READING TEXT below:

Raw Material/Product Traceability

Features - Cover Story

Lot traceability of raw materials is not only required by the FDA and USDA, but desired by you and your supplier to restrict the amount of product potentially affected in case of a recall.

April 19, 2007

Global initiatives and U.S. regulations related to food and feed raw material and finished product tracing have been strengthened during the past few years. The FDA defines a lot as “…the food produced during a period of time indicated by a specific code.” [21 CFR 110.3(h)]. A common standard used in the industry is to restrict the size of a lot to a maximum of 24 continuous hours of production or packaging. To further narrow the amount of potentially affected product, companies may wish to further narrow the size of a lot to the best of their ability. This can be accomplished by adding a shift, hour, and/or time stamp to the finished product packages. 

SUPPLIER IDENTIFICATION. Lot traceability starts with your supplier. Due to different types of tracking requirements, there could be numerous codes on a shipping container. You should ask your suppliers to identify the system they use for documenting their lot numbers. Information from your supplier concerning their lot number system should include:

  • The code/numbering system on the shipping container used for lot traceability.
  • Location on the shipping container (if applicable) where the code is located.
  • Do words such as “lot number,” “trace number,” “date of manufacturer,” etc., precede the number?
  • Interpretation of the code used. For example:
    Is the code the date of manufacture or randomly assigned by a computer?
    Julian code followed by year or the month, day, year, time, plant identification

LOT NUMBER IDENTIFICATION. Your employees could be easily confused as to the correct number to record due to the amount and different types of codes used on a raw material. Food processing plants have identified two approaches that will help make certain the correct number is being recorded or documented.

  • Some manufacturing locations have developed a plant-specific lot number for internal tracking. This new lot is added to the same sticker affixed to each pallet used to document the date of receipt. This provides excellent opportunity to minimize the number of different types and locations where supplier lot numbers might be located. The Receiving function will be the only department necessary to train and educate where the supplier-specific lot number can be found. This system requires excellent documentation by the Receiving function to ensure cross reference between the supplier’s lot number and the plant-assigned number.

End of READING TEXT.

■ WHAT THIS EXERCISE ASKS ■
A: Using the text on lot traceability, decide whether each statement agrees with it, answering yes or no and quoting the deciding words. (i) The FDA defines a lot as food produced during a period of time indicated by a specific code. (ii) A common industry standard limits a lot to at most 12 continuous hours of production or packaging. (iii) With a plant-specific lot number, every department must be trained to find where supplier lot numbers are located.
B: Continue the text on lot traceability, starting after its last sentence.
The listing is drawn from a different source.

INFORMATION SHOWN below:

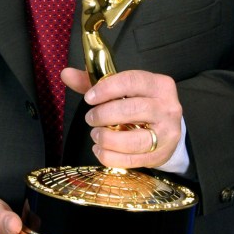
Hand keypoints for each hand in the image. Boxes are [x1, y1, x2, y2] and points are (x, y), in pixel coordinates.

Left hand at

End of INFORMATION SHOWN.

■ PER-TASK OUTPUTS ■
A:
(i) Yes: "the food produced during a period of time indicated by a specific code."
(ii) No: "a maximum of 24 continuous hours of production or packaging."
(iii) No: "The Receiving function will be the only department necessary to train and educate where the supplier-specific lot number can be found."

B:
  • A second approach used by many companies is to take a picture of the supplier’s lot number and location. This information can then be posted in both the Receiving and Production areas for easy reference. This will help minimize the opportunity for confusion as to the correct number to record.

BULK/SILO STORAGE. Materials placed in a silo or bulk storage system (liquid and dry) do not stay in layers as the next lot is added. The new lot is typically blended with the existing contents during the unloading process or as the material is drawn from the silo. While this blending increases the amount of material that will be involved in the event of an issue, the identification of bulk receipts is a critical part of any lot identification/traceability program.

If there are multiple silos for the raw material, the individual receiving the shipment should document the specific silo used to store the incoming material. In addition, if multiple shipments of the same material are received on the same day, documenting the time of receipt could narrow the amount of finished product affected.

Typically, the operator who draws material from a bulk storage system will not know which lot(s) are in use. They will have to identify the lot on the batch sheets as “silo”. The receiving records then become the sole documentation of the lot. If there is more than one silo, a common practice is for the operator to circle the silo number in use.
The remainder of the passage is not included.